## What you will do
When you reach a picture, skip it, and retype every line below exactly.

BEGIN The data

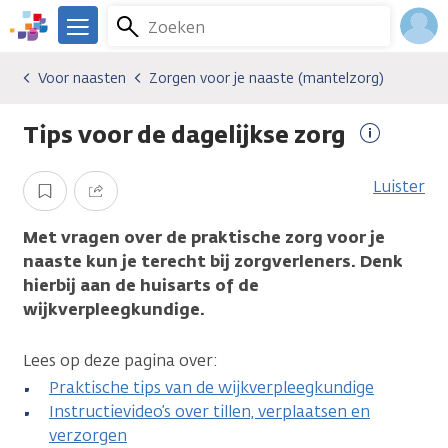
Overslaan
Zoeken
Menu
en
We
naar
zijn
Inlo
Voor naasten
Zorgen voor je naaste (mantelzorg)
Algemene onderwerpen
Voor naasten
Zorgen voor je naaste (mantelzorg)
de
er
Acco
inhoud
voor
Tips voor de dagelijkse zorg
gaan
je.
Meer
Kanker.nl
informati
Luister
Opslaan
Delen
Met vragen over de praktische zorg voor je
naaste kun je terecht bij zorgverleners. Denk
hierbij aan de huisarts of de
wijkverpleegkundige.
Lees op deze pagina over:
Praktische tips van de wijkverpleegkundige
Instructievideo’s over tillen, verplaatsen en
verzorgen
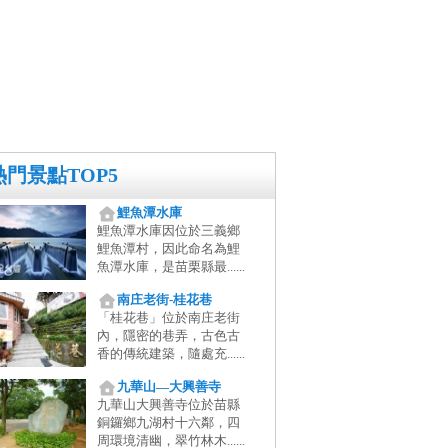
熱門景點TOP5
鯉魚潭水庫
鯉魚潭水庫因位於三義鄉
鯉魚潭村，因此命名為鯉
魚潭水庫，是苗栗縣最......
南庄老街-桂花巷
「桂花巷」位於南庄老街
內，隱密的巷弄，古色古
香的傳統建築，隨處充......
九華山—大興善寺
九華山大興善寺位於苗縣
銅鑼鄉九湖村十六鄰，四
周環境清幽，翠竹林木......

END The data

## Your solution
Overslaan
Zoeken
Menu
en
We
naar
zijn
Inlo
Voor naasten
Zorgen voor je naaste (mantelzorg)
Algemene onderwerpen
Voor naasten
Zorgen voor je naaste (mantelzorg)
de
er
Acco
inhoud
voor
Tips voor de dagelijkse zorg
gaan
je.
Meer
Kanker.nl
informati
Luister
Opslaan
Delen
Met vragen over de praktische zorg voor je
naaste kun je terecht bij zorgverleners. Denk
hierbij aan de huisarts of de
wijkverpleegkundige.
Lees op deze pagina over:
Praktische tips van de wijkverpleegkundige
Instructievideo’s over tillen, verplaatsen en
verzorgen
熱門景點TOP5
鯉魚潭水庫
鯉魚潭水庫因位於三義鄉
鯉魚潭村，因此命名為鯉
魚潭水庫，是苗栗縣最......
南庄老街-桂花巷
「桂花巷」位於南庄老街
內，隱密的巷弄，古色古
香的傳統建築，隨處充......
九華山—大興善寺
九華山大興善寺位於苗縣
銅鑼鄉九湖村十六鄰，四
周環境清幽，翠竹林木......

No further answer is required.